--- DATASET ENTRIES Enclosed Below ---

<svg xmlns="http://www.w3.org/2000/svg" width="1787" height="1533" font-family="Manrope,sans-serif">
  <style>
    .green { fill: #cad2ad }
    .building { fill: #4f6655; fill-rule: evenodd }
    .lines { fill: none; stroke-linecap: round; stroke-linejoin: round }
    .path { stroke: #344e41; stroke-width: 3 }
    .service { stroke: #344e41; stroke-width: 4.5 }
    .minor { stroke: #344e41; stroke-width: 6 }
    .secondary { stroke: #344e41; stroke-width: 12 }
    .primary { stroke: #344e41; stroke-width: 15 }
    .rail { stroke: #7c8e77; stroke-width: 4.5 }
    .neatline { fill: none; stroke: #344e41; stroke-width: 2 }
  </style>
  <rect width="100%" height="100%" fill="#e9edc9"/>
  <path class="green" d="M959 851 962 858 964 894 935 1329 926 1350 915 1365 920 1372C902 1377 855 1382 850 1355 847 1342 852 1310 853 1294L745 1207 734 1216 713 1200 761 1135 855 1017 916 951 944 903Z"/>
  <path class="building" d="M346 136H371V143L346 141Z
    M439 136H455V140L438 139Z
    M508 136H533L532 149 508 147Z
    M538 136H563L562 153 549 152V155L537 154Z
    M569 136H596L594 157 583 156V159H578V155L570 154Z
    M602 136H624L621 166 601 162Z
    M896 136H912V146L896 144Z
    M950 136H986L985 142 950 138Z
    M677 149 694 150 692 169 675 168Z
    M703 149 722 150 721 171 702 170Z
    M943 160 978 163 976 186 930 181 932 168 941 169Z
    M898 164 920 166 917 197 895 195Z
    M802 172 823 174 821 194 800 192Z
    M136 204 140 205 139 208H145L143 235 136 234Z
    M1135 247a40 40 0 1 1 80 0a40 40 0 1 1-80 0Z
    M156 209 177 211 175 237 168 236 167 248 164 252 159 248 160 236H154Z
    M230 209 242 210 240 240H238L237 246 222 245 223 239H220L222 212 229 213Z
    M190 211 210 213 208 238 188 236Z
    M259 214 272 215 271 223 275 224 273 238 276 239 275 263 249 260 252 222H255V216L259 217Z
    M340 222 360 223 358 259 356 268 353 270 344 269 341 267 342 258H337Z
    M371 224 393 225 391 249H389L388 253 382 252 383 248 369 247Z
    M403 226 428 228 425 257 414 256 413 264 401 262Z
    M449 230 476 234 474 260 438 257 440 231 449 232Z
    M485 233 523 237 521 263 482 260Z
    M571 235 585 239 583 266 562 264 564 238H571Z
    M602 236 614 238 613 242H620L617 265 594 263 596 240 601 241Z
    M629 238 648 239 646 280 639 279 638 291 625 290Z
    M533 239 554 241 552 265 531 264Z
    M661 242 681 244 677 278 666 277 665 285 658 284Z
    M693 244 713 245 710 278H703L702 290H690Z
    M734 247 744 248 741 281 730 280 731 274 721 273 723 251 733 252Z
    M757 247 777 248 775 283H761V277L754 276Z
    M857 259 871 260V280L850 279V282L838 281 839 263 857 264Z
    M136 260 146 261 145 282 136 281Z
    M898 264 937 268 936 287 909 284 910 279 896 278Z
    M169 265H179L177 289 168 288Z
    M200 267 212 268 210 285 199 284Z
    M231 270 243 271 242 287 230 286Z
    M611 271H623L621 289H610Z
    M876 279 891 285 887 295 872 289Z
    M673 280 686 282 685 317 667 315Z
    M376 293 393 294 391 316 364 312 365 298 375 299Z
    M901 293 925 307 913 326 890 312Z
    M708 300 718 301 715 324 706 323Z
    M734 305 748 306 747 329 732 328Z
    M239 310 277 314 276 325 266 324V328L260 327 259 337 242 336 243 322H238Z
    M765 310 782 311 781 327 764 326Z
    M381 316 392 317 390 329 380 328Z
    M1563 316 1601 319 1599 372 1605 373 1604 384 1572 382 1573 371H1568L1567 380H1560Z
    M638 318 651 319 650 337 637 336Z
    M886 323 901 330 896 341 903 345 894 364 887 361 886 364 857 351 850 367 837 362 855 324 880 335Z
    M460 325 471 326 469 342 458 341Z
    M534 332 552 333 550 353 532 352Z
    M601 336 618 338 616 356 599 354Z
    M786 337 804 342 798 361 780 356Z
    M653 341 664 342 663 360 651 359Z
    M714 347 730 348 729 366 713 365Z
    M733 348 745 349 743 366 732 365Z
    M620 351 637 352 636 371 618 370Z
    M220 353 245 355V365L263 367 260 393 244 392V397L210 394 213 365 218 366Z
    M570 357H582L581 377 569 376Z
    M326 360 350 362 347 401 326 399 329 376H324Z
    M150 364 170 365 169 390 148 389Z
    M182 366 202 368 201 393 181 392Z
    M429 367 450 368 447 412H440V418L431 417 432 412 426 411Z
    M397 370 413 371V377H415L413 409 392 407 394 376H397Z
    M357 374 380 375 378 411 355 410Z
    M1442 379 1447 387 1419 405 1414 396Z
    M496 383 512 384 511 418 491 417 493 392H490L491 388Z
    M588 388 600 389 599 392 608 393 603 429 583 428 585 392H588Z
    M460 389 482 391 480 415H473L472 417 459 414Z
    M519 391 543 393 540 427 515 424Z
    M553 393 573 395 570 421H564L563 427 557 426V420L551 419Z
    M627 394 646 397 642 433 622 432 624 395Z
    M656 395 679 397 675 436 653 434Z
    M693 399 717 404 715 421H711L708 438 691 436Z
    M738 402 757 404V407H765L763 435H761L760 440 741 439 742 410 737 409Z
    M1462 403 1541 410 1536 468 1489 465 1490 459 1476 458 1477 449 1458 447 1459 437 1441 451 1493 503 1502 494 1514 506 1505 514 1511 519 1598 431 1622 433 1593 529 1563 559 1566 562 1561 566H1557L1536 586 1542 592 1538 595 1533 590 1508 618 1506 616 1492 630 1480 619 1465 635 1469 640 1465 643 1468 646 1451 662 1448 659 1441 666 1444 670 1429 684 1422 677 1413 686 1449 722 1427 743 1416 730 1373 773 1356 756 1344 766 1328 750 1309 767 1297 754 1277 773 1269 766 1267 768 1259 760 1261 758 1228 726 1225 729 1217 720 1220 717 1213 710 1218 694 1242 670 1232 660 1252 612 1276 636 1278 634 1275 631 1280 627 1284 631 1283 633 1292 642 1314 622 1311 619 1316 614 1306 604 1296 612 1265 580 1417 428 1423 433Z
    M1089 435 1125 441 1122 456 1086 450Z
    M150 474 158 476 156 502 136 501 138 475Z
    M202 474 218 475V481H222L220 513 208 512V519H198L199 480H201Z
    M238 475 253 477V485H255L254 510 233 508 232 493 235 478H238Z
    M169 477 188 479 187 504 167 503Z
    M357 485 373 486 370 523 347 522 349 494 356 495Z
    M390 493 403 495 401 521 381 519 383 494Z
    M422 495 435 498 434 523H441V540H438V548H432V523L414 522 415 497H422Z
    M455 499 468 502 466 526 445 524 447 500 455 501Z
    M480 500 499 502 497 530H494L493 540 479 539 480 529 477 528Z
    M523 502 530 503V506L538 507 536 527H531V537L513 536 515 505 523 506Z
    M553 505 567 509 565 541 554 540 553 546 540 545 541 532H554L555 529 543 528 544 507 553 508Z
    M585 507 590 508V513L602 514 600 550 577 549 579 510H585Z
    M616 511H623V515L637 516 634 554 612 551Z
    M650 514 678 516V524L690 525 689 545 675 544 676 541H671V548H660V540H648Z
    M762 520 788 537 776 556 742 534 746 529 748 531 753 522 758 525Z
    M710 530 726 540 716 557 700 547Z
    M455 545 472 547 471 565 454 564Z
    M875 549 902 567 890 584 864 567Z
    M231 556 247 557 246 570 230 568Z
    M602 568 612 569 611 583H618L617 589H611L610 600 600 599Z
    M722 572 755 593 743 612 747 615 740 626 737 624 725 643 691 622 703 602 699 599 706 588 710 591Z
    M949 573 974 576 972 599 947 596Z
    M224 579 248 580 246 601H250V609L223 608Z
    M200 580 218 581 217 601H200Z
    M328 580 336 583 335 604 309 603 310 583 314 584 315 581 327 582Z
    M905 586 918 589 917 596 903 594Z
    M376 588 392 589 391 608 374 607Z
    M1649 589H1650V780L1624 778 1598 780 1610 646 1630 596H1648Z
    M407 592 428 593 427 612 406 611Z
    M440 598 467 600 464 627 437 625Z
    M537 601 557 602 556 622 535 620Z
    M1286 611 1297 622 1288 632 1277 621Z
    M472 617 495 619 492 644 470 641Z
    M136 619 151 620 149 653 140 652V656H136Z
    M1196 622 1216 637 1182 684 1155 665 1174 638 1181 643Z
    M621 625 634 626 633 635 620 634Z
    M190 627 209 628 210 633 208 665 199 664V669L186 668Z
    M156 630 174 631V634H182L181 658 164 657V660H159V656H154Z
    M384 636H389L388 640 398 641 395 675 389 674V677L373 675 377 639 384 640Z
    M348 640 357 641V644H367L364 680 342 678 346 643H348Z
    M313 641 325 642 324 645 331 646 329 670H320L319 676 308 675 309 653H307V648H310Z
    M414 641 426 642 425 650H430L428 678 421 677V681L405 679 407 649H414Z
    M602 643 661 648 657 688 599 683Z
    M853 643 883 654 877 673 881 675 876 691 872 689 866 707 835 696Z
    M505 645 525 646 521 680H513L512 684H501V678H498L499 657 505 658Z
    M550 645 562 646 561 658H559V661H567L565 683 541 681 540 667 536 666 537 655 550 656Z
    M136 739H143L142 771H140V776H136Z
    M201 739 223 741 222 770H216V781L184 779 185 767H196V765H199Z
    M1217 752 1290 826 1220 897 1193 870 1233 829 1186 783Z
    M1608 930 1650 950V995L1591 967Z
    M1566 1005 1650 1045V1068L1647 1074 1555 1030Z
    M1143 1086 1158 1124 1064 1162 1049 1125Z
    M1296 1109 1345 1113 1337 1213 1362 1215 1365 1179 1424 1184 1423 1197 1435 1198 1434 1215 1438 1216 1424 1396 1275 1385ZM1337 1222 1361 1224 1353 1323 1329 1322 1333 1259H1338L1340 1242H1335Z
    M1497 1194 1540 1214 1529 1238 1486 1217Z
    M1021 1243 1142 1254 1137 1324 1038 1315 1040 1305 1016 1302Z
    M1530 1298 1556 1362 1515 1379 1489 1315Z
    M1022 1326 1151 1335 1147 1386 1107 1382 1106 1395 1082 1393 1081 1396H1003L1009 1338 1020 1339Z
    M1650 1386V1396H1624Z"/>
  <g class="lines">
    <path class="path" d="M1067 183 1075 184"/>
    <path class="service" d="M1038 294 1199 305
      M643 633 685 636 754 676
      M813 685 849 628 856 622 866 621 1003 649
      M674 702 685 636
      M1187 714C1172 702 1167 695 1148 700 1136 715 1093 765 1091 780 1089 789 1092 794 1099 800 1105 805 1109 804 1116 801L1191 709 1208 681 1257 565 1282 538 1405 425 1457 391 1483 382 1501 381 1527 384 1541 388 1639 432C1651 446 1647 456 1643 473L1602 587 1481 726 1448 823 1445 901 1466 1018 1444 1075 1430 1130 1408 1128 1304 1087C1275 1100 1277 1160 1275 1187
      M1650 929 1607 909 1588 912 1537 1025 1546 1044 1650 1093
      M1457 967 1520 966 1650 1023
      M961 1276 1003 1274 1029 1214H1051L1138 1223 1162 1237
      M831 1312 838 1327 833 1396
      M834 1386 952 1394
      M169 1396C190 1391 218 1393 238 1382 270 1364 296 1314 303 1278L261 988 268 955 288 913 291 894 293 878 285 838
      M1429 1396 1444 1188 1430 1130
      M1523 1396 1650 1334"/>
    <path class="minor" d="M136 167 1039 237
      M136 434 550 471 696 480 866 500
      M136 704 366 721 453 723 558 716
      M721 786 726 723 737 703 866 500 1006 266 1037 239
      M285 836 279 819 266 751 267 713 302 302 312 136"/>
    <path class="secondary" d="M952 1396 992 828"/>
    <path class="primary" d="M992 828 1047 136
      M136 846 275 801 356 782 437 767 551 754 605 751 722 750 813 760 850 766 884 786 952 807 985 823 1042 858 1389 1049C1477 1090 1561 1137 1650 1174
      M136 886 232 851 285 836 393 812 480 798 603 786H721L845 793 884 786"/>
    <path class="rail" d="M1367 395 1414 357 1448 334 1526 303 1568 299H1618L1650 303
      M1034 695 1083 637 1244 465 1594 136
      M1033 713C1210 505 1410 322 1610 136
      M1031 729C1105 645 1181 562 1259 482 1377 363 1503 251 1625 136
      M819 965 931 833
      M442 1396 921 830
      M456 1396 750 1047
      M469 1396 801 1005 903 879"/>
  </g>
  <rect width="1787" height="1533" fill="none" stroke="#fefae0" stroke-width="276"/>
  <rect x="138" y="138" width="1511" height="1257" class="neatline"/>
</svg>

--- End of Enclosed DATASET ENTRIES ---

#### ASSIGNMENT
Keep both end lines and retype everything in the records above from the line containing "M220 353 245" through the line containing "M429 367 450", exactly, with nothing else.

#### RESPONSE AREA
    M220 353 245 355V365L263 367 260 393 244 392V397L210 394 213 365 218 366Z
    M570 357H582L581 377 569 376Z
    M326 360 350 362 347 401 326 399 329 376H324Z
    M150 364 170 365 169 390 148 389Z
    M182 366 202 368 201 393 181 392Z
    M429 367 450 368 447 412H440V418L431 417 432 412 426 411Z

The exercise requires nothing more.